Like most things farmstead related, the beginning and the daily doing is pretty easy. It’s the harvesting and processing that will kill you. Most crops are pretty innocent as seeds or starts but when ten pounds of seed potatoes turns into one hundred pounds that need digging, packing and storing it’s a whole other ballgame. Likewise with a deep bedded manure pack that you and the cows work on a daily basis. You put in the bedding, the cows add their manure and urine and then proceed to compact the material into a nice tidy chunk of material that is hard to clean out without equipment. And a good equipment operator. Because this is a task that cannot be done by hand labor, you need to take into consideration the best way for equipment access. We built this shed exactly the opposite way we did on the other barn. Open entrances on the ends instead of the side. Cows are flexible like that, tractors are not. The shed is much easier to clean when you can drive straight through. Confession time here too, I have never cleaned out this deep bedding, either my husband does it, or my daughter, my hat is off to them, it is a big job and takes some finessing with the equipment.
A few key points:
♥ Don’t deep bed if you don’t want to use equipment to clean out the barn. You don’t have to own a tractor, but you do need to be able to borrow or rent the necessary equipment to do the spring clean out. The task is just too great to manage by hand unless you only have one cow or at most two. And personally I wouldn’t recommend deep bedding for dairy cows just because of udder cleanliness issues.

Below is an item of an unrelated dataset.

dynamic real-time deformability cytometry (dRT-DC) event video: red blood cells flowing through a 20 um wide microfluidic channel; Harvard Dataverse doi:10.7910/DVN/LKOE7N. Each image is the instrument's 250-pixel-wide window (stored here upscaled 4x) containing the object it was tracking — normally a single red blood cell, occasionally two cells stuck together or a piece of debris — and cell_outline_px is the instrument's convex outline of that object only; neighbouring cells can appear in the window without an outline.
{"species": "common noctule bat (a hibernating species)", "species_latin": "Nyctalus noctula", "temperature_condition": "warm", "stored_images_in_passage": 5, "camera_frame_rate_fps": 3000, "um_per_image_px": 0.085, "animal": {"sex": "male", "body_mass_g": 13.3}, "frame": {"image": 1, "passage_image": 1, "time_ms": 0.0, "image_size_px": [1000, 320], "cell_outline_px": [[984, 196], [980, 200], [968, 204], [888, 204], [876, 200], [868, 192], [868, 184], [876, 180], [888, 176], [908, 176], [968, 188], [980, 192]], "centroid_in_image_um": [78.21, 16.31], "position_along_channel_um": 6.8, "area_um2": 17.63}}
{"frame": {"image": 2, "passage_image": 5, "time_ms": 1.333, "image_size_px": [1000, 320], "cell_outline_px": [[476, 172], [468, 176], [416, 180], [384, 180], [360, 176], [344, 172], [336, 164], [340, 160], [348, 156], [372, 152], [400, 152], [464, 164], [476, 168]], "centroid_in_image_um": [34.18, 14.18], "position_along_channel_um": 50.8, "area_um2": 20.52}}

♥ Using pigs to loosen the deep bedding before clean out works too, you just need to be prepared to have about 25 feeder pigs on hand when you turn the cows out. We just weren’t that into selling pork and had disappointing results with a handful of porkers.
♥ Deep bedding will require some cash outlay to obtain carbon for bedding. Plus you need a place to store the bedding to keep it dry. One way to offset this in your mind is to think of this as your fertilizer expenditure.
♥ Don’t be tempted to use hay as bedding because the whole idea is to provide a clean, manure free space for your stock to eat. Bedding should be unpalatable, in my opinion. Cows by instinct are able to avoid soiled bedding when they eat, but calves don’t always have their repugnance zones established and may eat soiled bedding and pick up parasites. It should go without saying, but I’ll say it anyway. DON’T FEED YOUR CATTLE HAY ON THE BARN FLOOR despite what you see on the internet.
♥ Allow for a feeder in your design plan, see previous note. Feeder design depends on your hay supply. We use manufactured feeder panels that the cattle have to put their heads through in order to eat. We use small square bales so this works for us, if you buy in hay you’re at the mercy of the hay seller, it may be round bales, or large squares. We designed our feeder panel to raise and lower to accommodate bedding depth, so take that into consideration too.
♥ If possible have your feeding shed next to your hay and bedding storage. We just added a shed to the side of the hay barn so the hay is right where we need it.
Every farm is different so take all these ideas and personal thoughts with a grain of salt when reading this post, what works for me, may not work the best with what you have to work with. Just my two cents.